A few weeks ago, I sent away to a little company in Washington state — GEM Cultures.
Yesterday the postman rang and there was the little box on my porch, containing (hooray!) a couple of ice packs an instruction booklet, and a little vial of live, active rye-flour sourdough starter.
I fed it carefully that evening, and again this morning, and then, after some fretting about how to proceed, I decided to bake the first loaf of bread by simply substituting some of the sourdough batter for some of the water and flour in my "normal" loaf. In other words, I still put the same amount of jarred yeast and sugar into it.
Gorgeous!
It didn't taste particularly sour, or particularly sweet. It was just a wonderfully-textured sandwich bread, with none of the crumbliness that often characterizes my bread machine breads. Here is my recipe.
- 1 cup fresh whole-wheat starter batter
- 1/2 cup water (boiled to remove chlorine)
- 2 and 1/4 cups whole wheat flour
- 1 egg
- 1 Tbsp molasses
- 1 Tbsp honey
- 2 Tbsp coconut oil
- 2 Tbsp dry milk
- 2 scant tsp salt
- 1 Tbsp gluten
- 1 and 1/2 tsp bread machine yeast
… baked using the 20-minute extended rise option.

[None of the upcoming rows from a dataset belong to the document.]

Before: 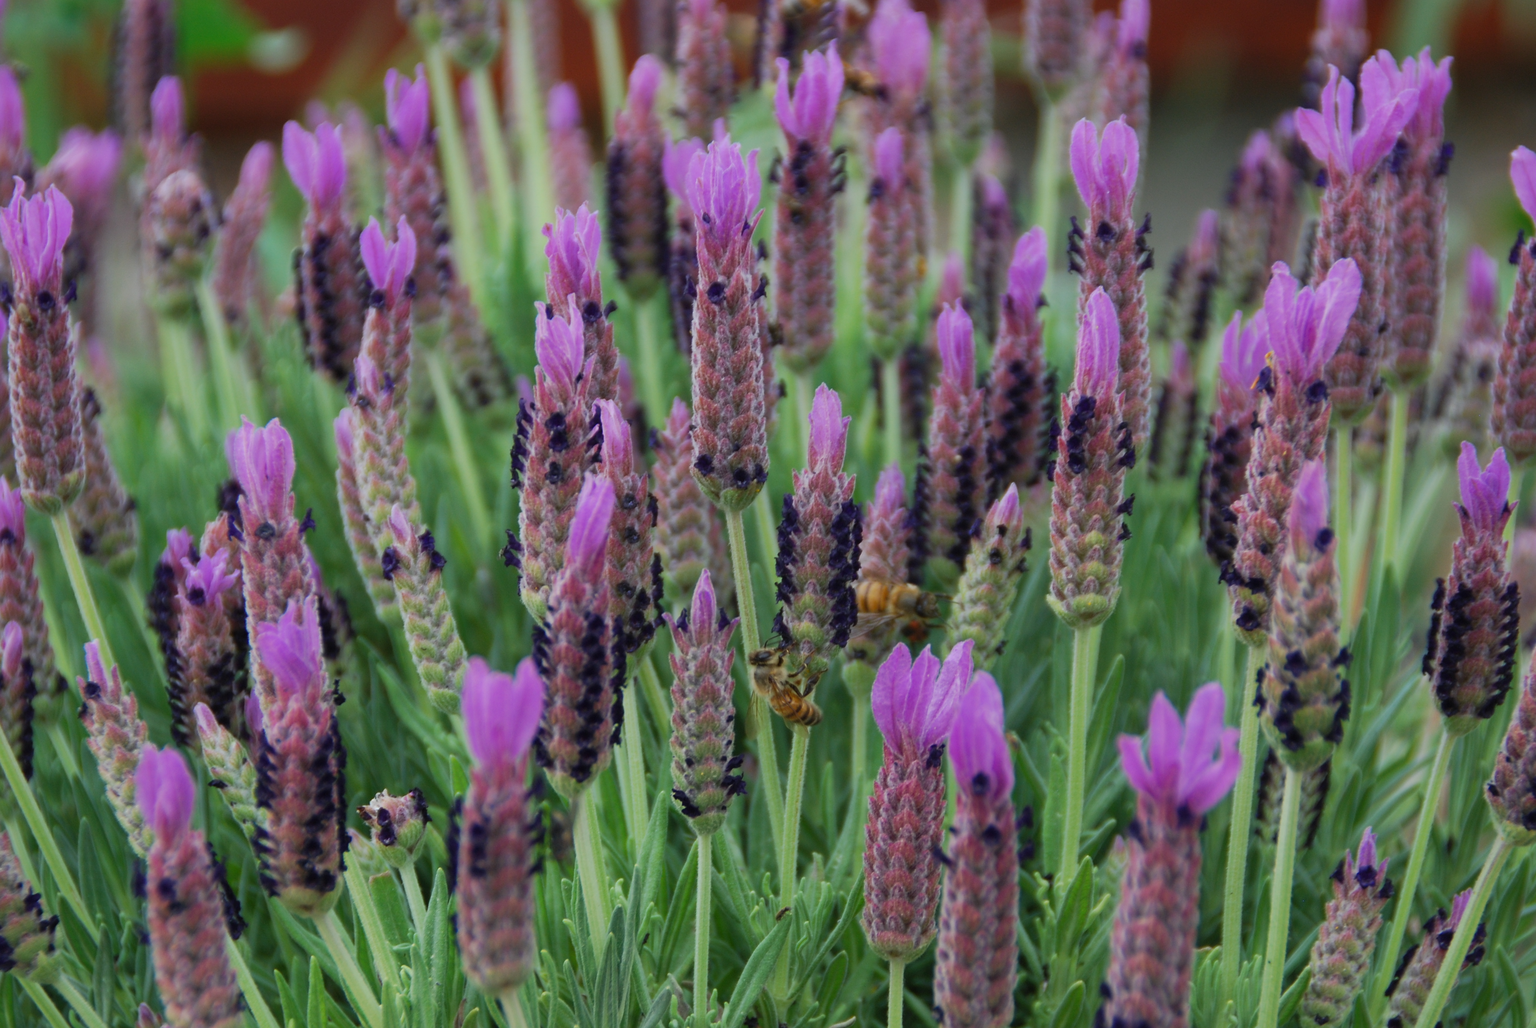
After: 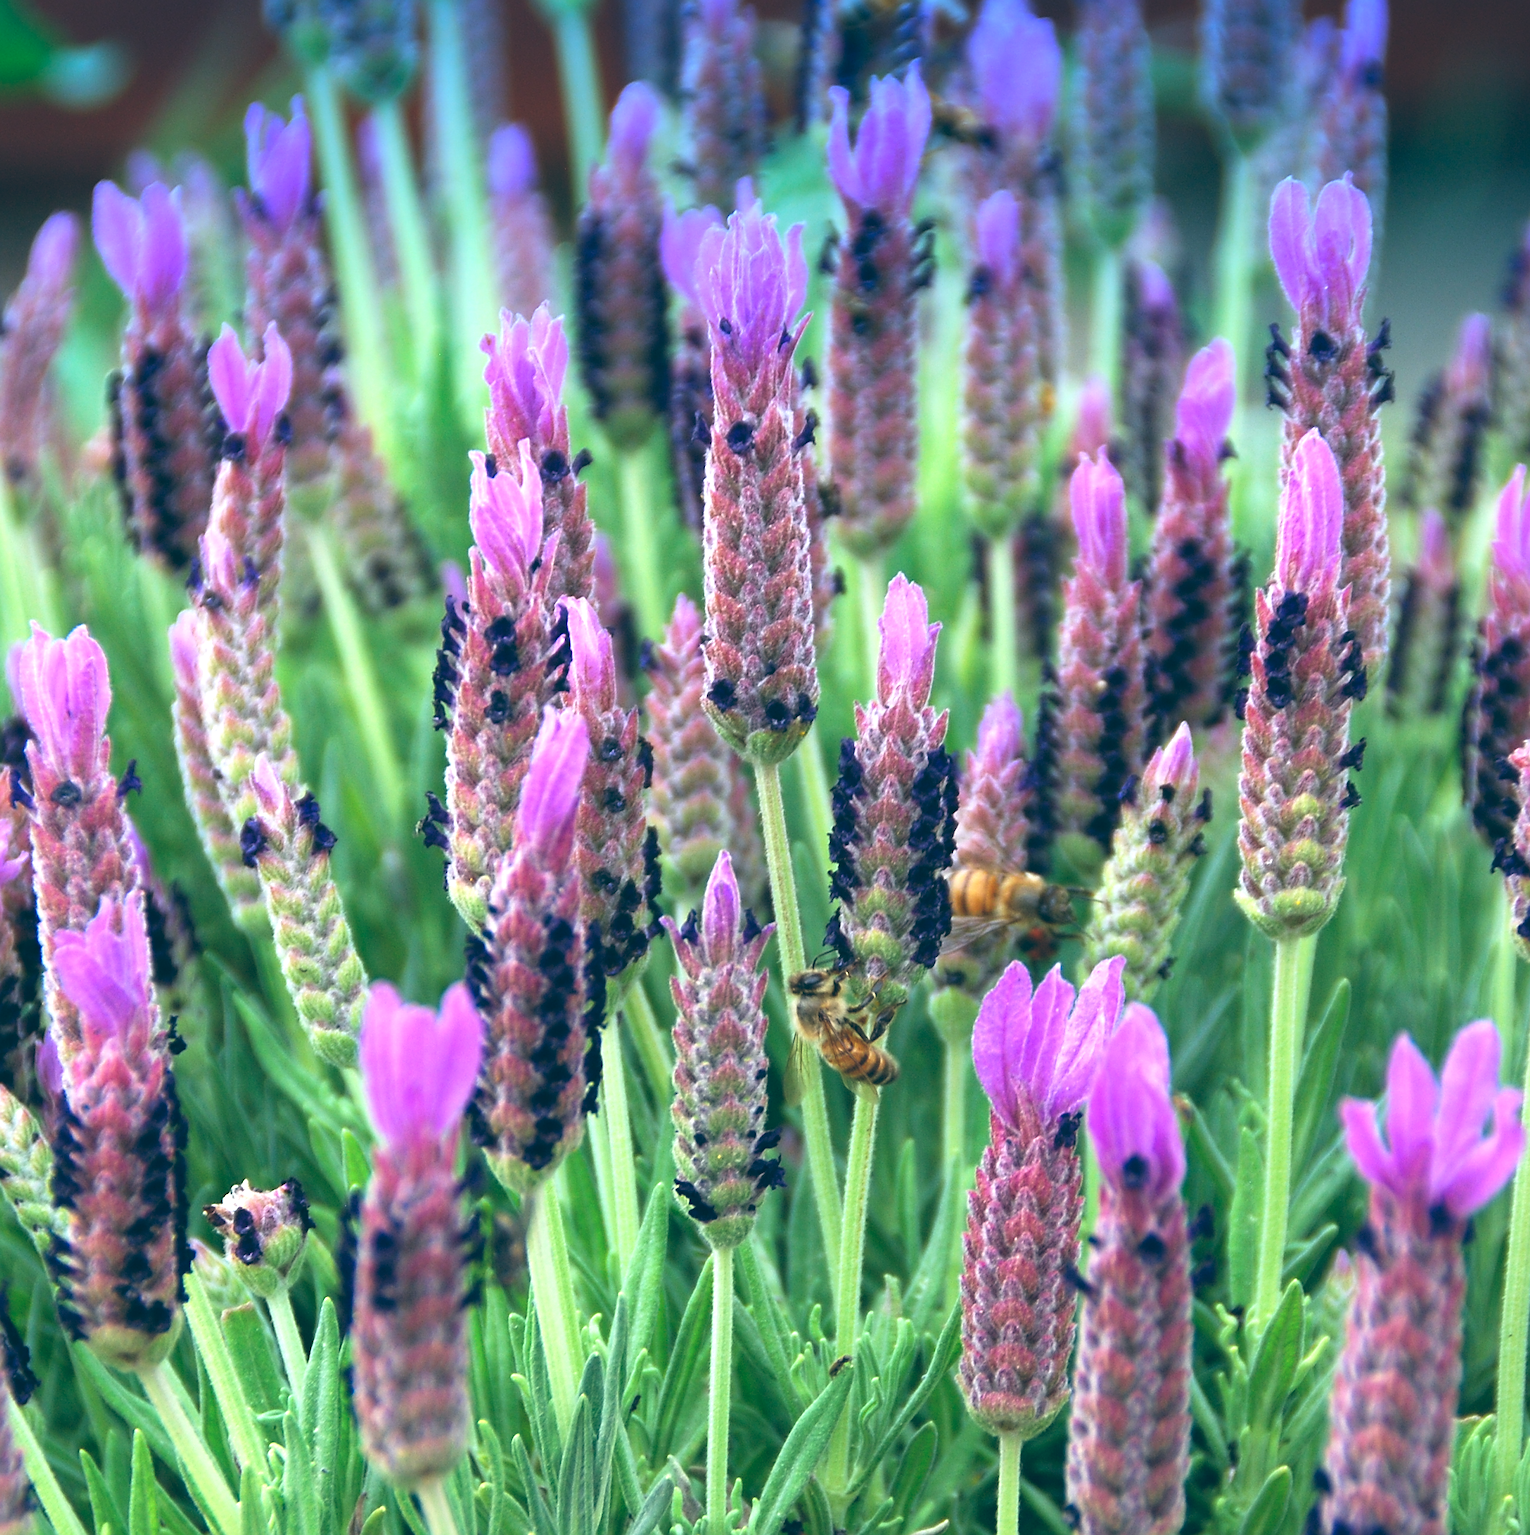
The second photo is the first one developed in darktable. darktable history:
exposure: black level correction 0, exposure 1 EV, compensate exposure bias true, compensate highlight preservation false
sharpen: on, module defaults
color balance: lift [1.016, 0.983, 1, 1.017], gamma [0.958, 1, 1, 1], gain [0.981, 1.007, 0.993, 1.002], input saturation 118.26%, contrast 13.43%, contrast fulcrum 21.62%, output saturation 82.76%
graduated density: density 2.02 EV, hardness 44%, rotation 0.374°, offset 8.21, hue 208.8°, saturation 97%
crop and rotate: left 14.385%, right 18.948%
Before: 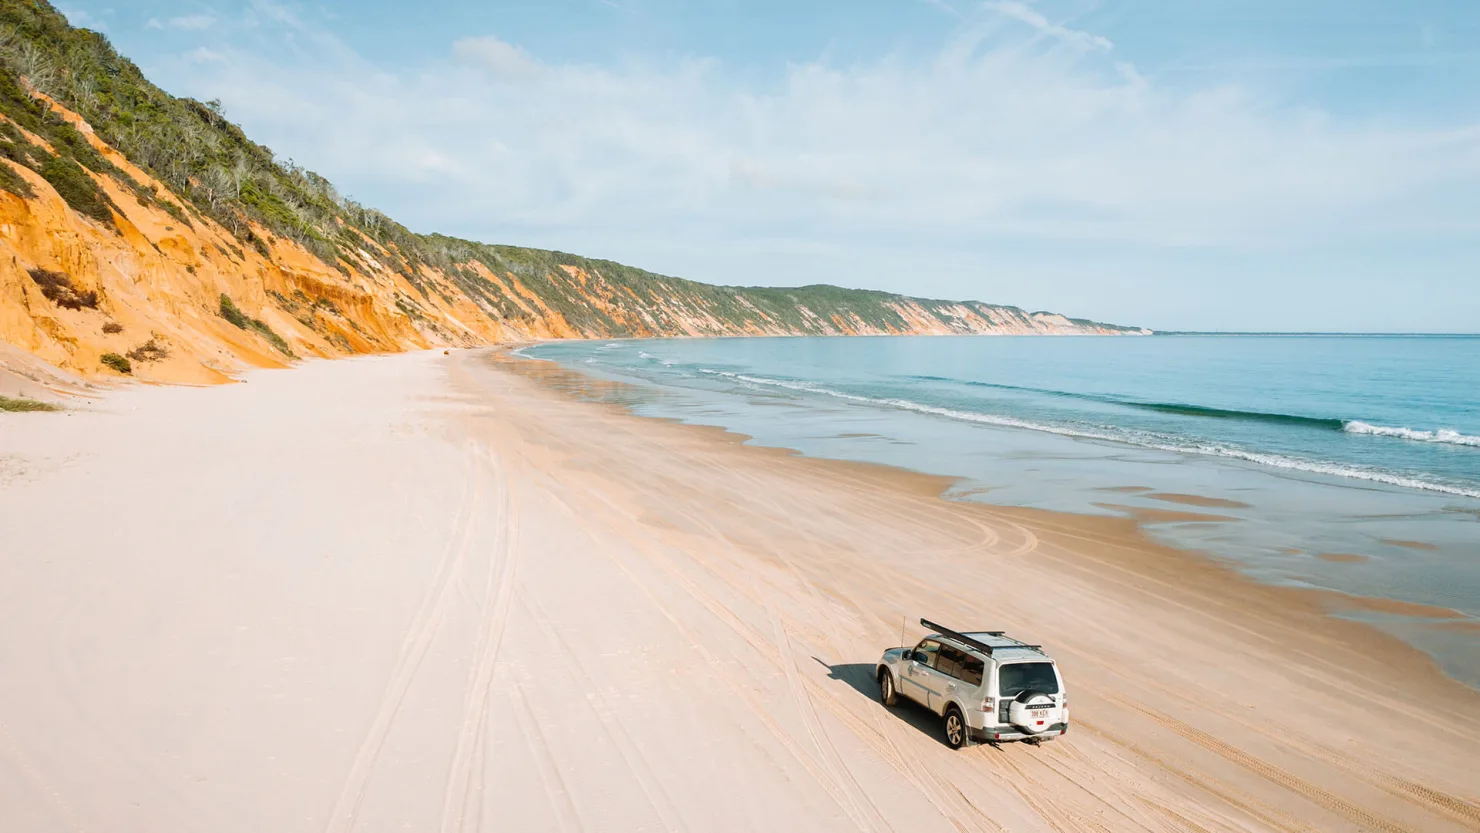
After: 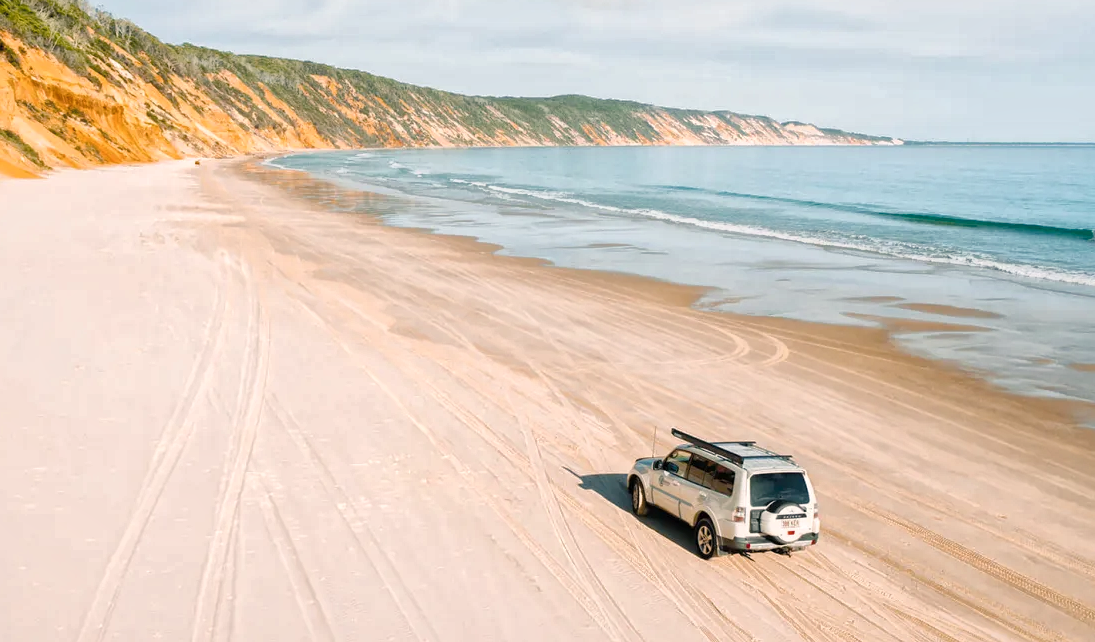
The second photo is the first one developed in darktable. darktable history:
color balance rgb: shadows lift › chroma 4.21%, shadows lift › hue 252.22°, highlights gain › chroma 1.36%, highlights gain › hue 50.24°, perceptual saturation grading › mid-tones 6.33%, perceptual saturation grading › shadows 72.44%, perceptual brilliance grading › highlights 11.59%, contrast 5.05%
color correction: saturation 0.8
crop: left 16.871%, top 22.857%, right 9.116%
global tonemap: drago (1, 100), detail 1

The loaf seemed to rise pretty high; I think next time I might remove the jarred yeast and sugar, which I'm told will produce a denser, sourer loaf. I'm curious about the difference. I also need to experiment to determine whether it's necessary to boil Minneapolis tapwater first, as the instructions told me was necessary to keep some municipal tapwater from killing the culture.